Tindall, D. J., Werlé, C., Goddard, R., Philipps, P., Farès, C., & Fürstner, A. (2018). Structure and Reactivity of Half-Sandwich Rh(+3) and Ir(+3) Carbene Complexes. Catalytic Metathesis of Azobenzene Derivatives. Journal of the American Chemical Society, 140(5), 1884-1893. doi:10.1021/jacs.7b12673.

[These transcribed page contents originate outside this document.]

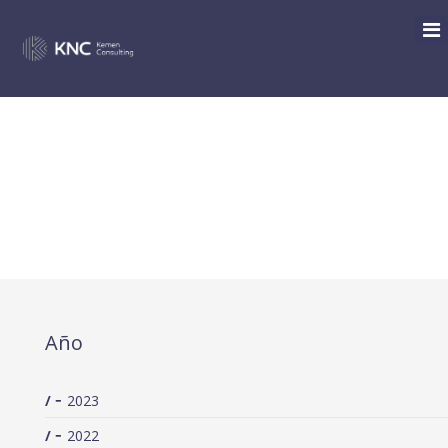
APROBACIÓN DE UN NUEVO
DECRETO FORAL-NORMA DE
MEDIDAS TRIBUTARIAS
COYUNTURALES.
Año
2023
2022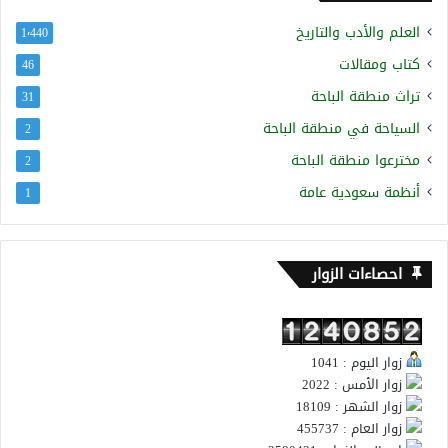
العلم والأدب والتاريخ
1٬440
كتاب ومقالات
46
تراث منطقة الباحة
31
السياحة في منطقة الباحة
2
مخترعوا منطقة الباحة
2
أنظمة سعودية عامة
1
احصاءات الزوار
زوار اليوم : 1041
زوار الأمس : 2022
زوار الشهر : 18109
زوار العام : 455737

Cite as: http://hdl.handle.net/21.11116/0000-0000-B0F9-0
Abstract
Traditional rhodium carbene chemistry relies on the controlled decomposition of diazo derivatives with [Rh2(OAc)4] or related dinuclear Rh(+2) complexes, whereas the use of other rhodium sources is much less developed. It is now shown that half-sandwich carbene species derived from [Cp*MX2]2 (M = Rh, Ir; X = Cl, Br, I, Cp* = pentamethylcyclopentadienyl) also exhibit favorable application profiles. Interestingly, the anionic ligand X proved to be a critical determinant of reactivity in the case of cyclopropanation, epoxide formation and the previously unknown catalytic metathesis of azobenzene derivatives, whereas the nature of X does not play any significant role in −OH insertion reactions. This perplexing disparity can be explained on the basis of spectral and crystallographic data of a representative set of carbene complexes of this type, which could be isolated despite their pronounced electrophilicity. Specifically, the donor/acceptor carbene 10a derived from ArC(═N2)COOMe and [Cp*RhCl2]2 undergoes spontaneous 1,2-migratory insertion of the emerging carbene unit into the Rh–Cl bond with formation of the C-metalated rhodium enolate 11. In contrast, the analogous complexes 10b,c derived from [Cp*RhX2]2 (X = Br, I) as well as the iridium species 13 and 14 derived from [Cp*IrCl2]2 are sufficiently stable and allow true carbene reactivity to be harnessed. These complexes are competent intermediates for the catalytic metathesis of azobenzene derivatives, which provides access to α-imino esters that would be difficult to make otherwise. Rather than involving metal nitrenes, the reaction proceeds via aza-ylides that evolve into diaziridines; a metastable compound of this type has been fully characterized.